In this project, we will analyze house prices from Saratoga, CA.

First we will read in the required libraries and a database of house prices.

```
library(dplyr)
library(readr)
library(ggplot2)
library(knitr)
library(caret)
houses = read_csv("http://tiny.cc/mosaic/SaratogaHouses.csv")
houses %>% head() %>% kable()
```

Price | Living.Area | Baths | Bedrooms | Fireplace | Acres | Age |
---|---|---|---|---|---|---|

142212 | 1982 | 1.0 | 3 | N | 2.00 | 133 |

134865 | 1676 | 1.5 | 3 | Y | 0.38 | 14 |

118007 | 1694 | 2.0 | 3 | Y | 0.96 | 15 |

138297 | 1800 | 1.0 | 2 | Y | 0.48 | 49 |

129470 | 2088 | 1.0 | 3 | Y | 1.84 | 29 |

206512 | 1456 | 2.0 | 3 | N | 0.98 | 10 |

From examining the head of the file, we see what information the database provides us.

Next we will convert all the columns into numeric data.

`houses <- houses %>% mutate(Fireplace = ifelse(Fireplace == "N",0,1))`

Next we will create a training set and testing set to test some machine learning algorithms. We’ll use 80% of the data for training and 20% for testing.

```
set.seed(3)
index <- 1:nrow(houses)
testindex <- sample(index, trunc(length(index)/5))
train <- na.omit(houses[-testindex,])
test <- na.omit(houses[testindex,])
testsize <- nrow(test)
```

We’ll compare the different models by mean squared error. First we’ll try the NULL Model (The model whose output is always the mean of the output variable).

```
mod <- lm(Price ~ 1, data = train)
pred <- predict(mod, test)
mse <- sum( ( pred - test$Price )^2 ) / testsize
mse^(1/2)
```

`## [1] 99636.08`

So on average our error is about $100,000 which is unacceptable.
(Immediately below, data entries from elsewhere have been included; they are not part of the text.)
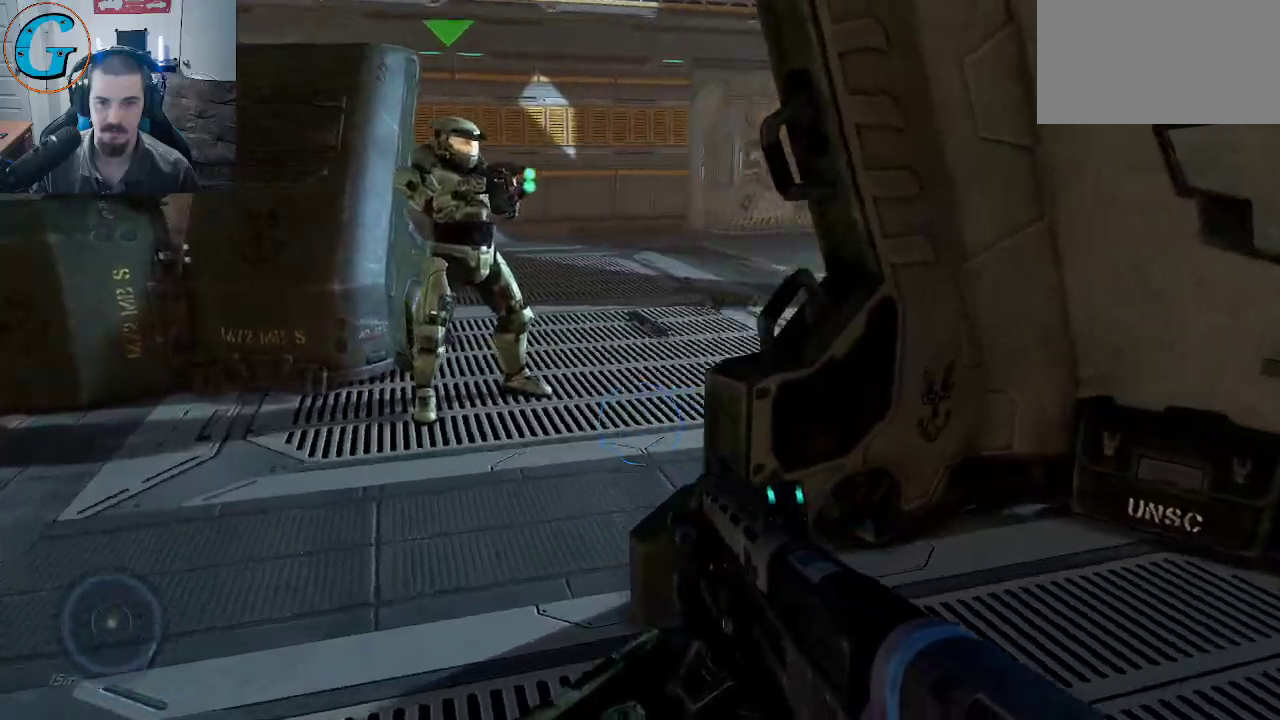
{"keys": ["a", "w"], "mouse": [], "mouse_move": "still", "events": [[367, "a", "down"]]}
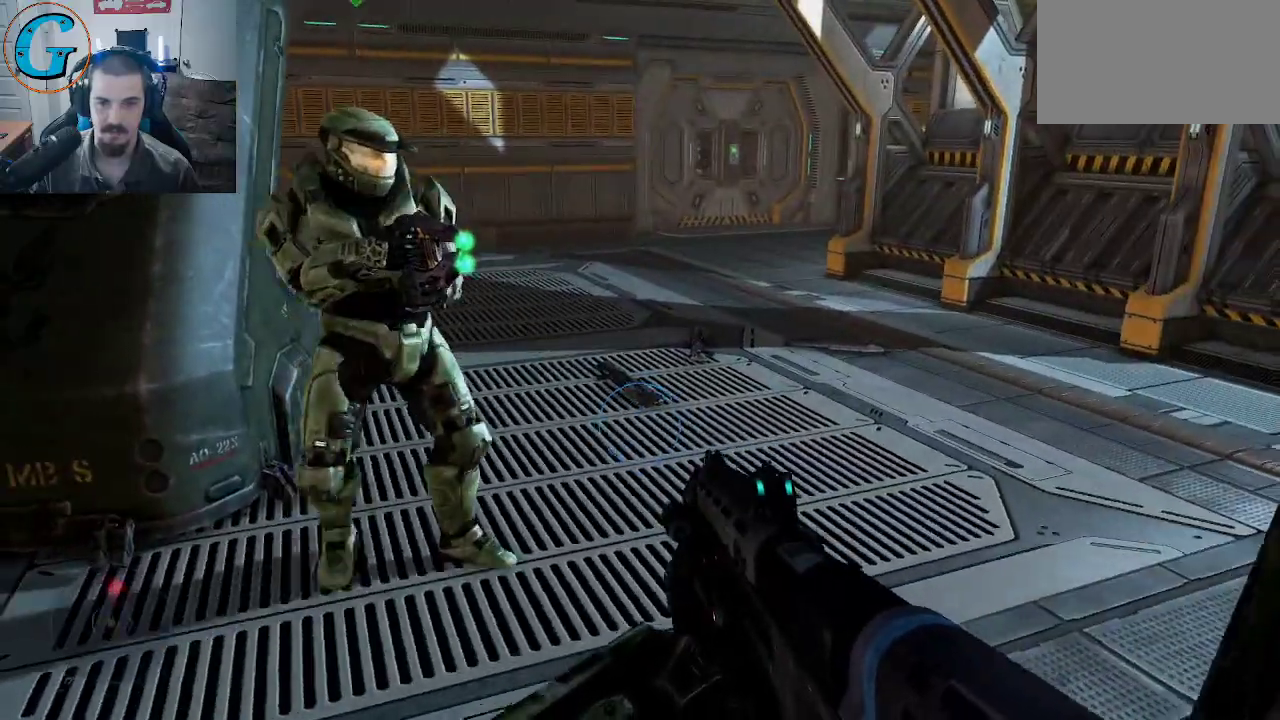
{"keys": ["w"], "mouse": [], "mouse_move": "still", "events": [[67, "a", "up"]]}
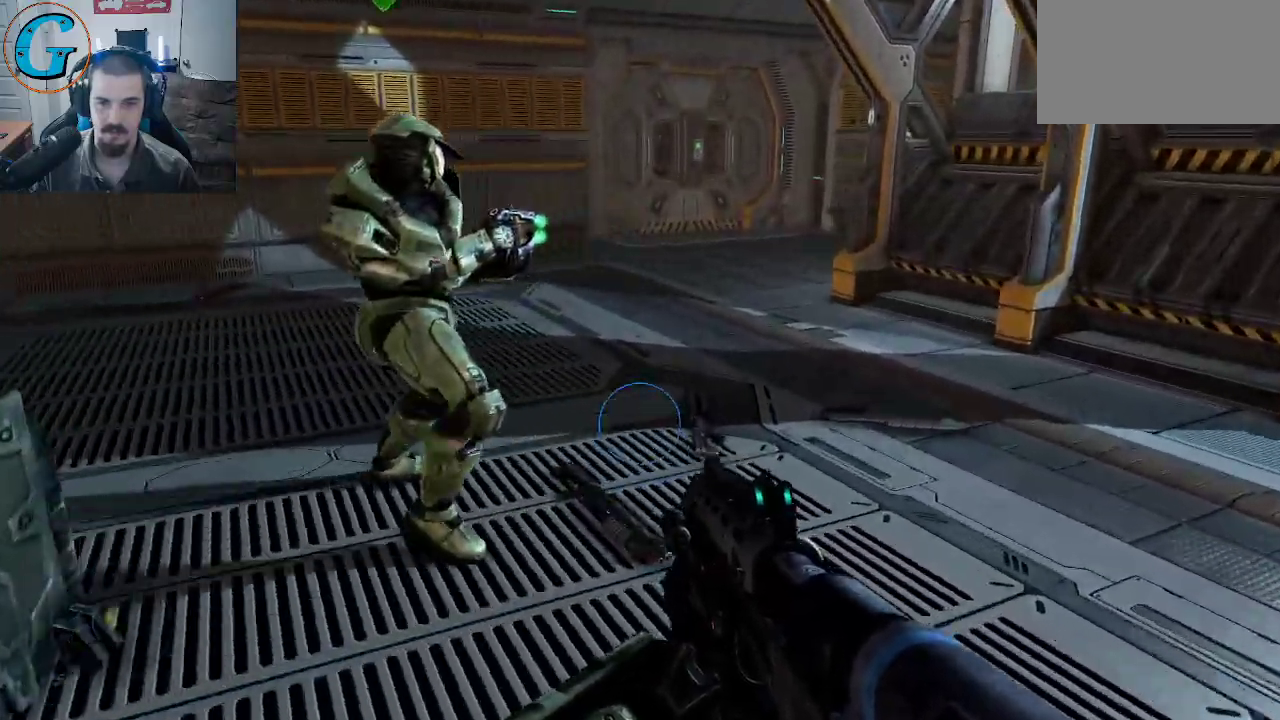
{"keys": ["w"], "mouse": [], "mouse_move": "still", "events": []}
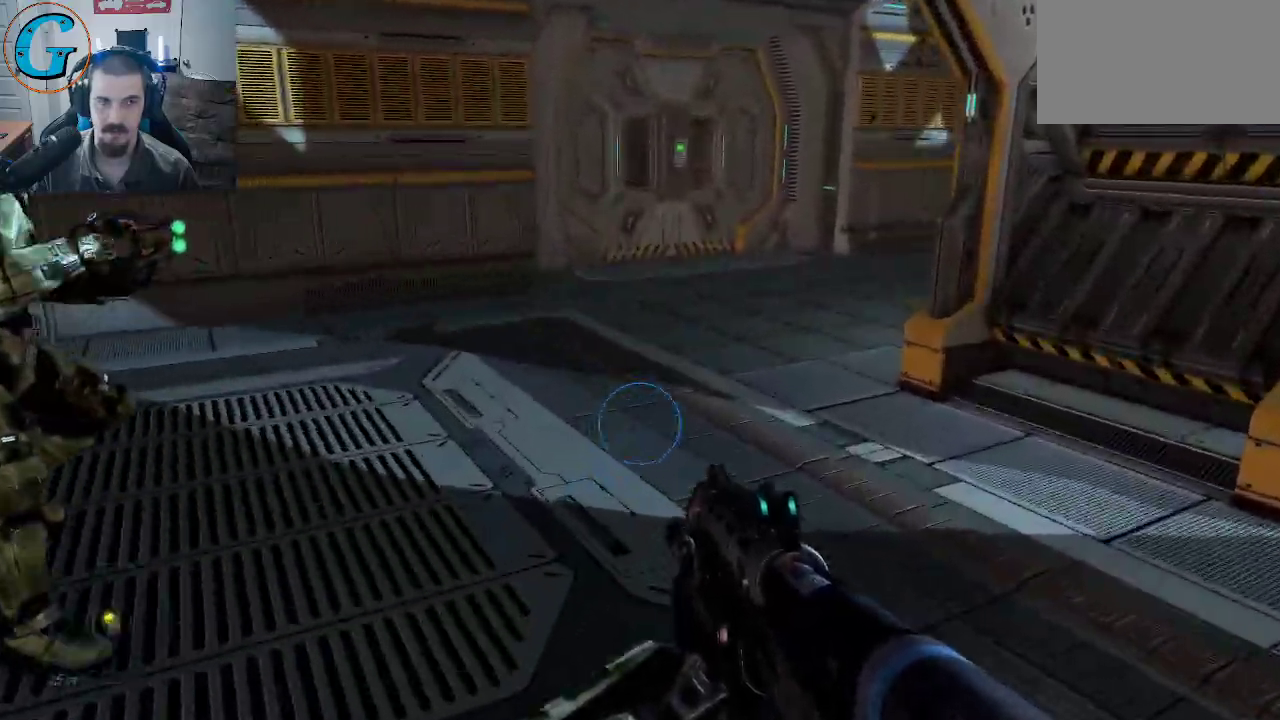
{"keys": ["w"], "mouse": [], "mouse_move": "right", "events": []}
Next we’ll try a linear model.

```
mod <- lm(Price ~ ., data = train)
pred <- predict(mod, test)
mse <- sum( ( pred - test$Price )^2 ) / testsize
mse^(1/2)
```

`## [1] 57189.04`

This is significantly better.

Now we’ll try a Conditional Inference Tree.

```
mod <- train(Price ~ ., data = train, method = "ctree")
pred <- predict(mod, test)
mse <- sum( ( pred - test$Price )^2 ) / testsize
mse^(1/2)
```

`## [1] 63163.48`

More or less the same as the linear model. Finally we will plot the resulting model.

`plot(mod$finalModel)`

Finally we’ll try to apply PCA (principal component analysis) and see if that improved our results. First we will create the principal components using the feature columns.

```
prin_comp <- prcomp(train %>% select(-Price), scale. = T)
std_dev <- prin_comp$sdev
pr_var <- std_dev^2
prop_varex <- pr_var/sum(pr_var)
```

Next we will examine the cumulative proportion of variance explained for the principal components.

```
plot(cumsum(prop_varex), xlab = "Principal Component",
ylab = "Cumulative Proportion of Variance Explained",
type = "b")
```

Most of the variance is explained by the first two components. Next we will plot the resultant first two principal components.

`biplot(prin_comp, scale = 0)`

Now to apply some machine learning algorithms, we creat PCA training and testing sets.

```
train.pca <- data.frame(Price = train$Price, prin_comp$x)
test.pca <- as.data.frame( predict(prin_comp, newdata = test %>% select(-Price)) )
test.pca$Price <- test$Price
```

Applying a linear model to just the first principal component produces the best mean squared error.

```
mod <- lm(Price ~ PC1, data = train.pca)
pred <- predict(mod, test.pca)
mse <- sum( ( pred - test.pca$Price )^2 ) / testsize
mse^(1/2)
```

`## [1] 63778.04`

Observe even though we failed to improve the mean squared error, we did manage to reduce the problem from 6 dimensions to 1 dimension and obtain a similar mean squared error.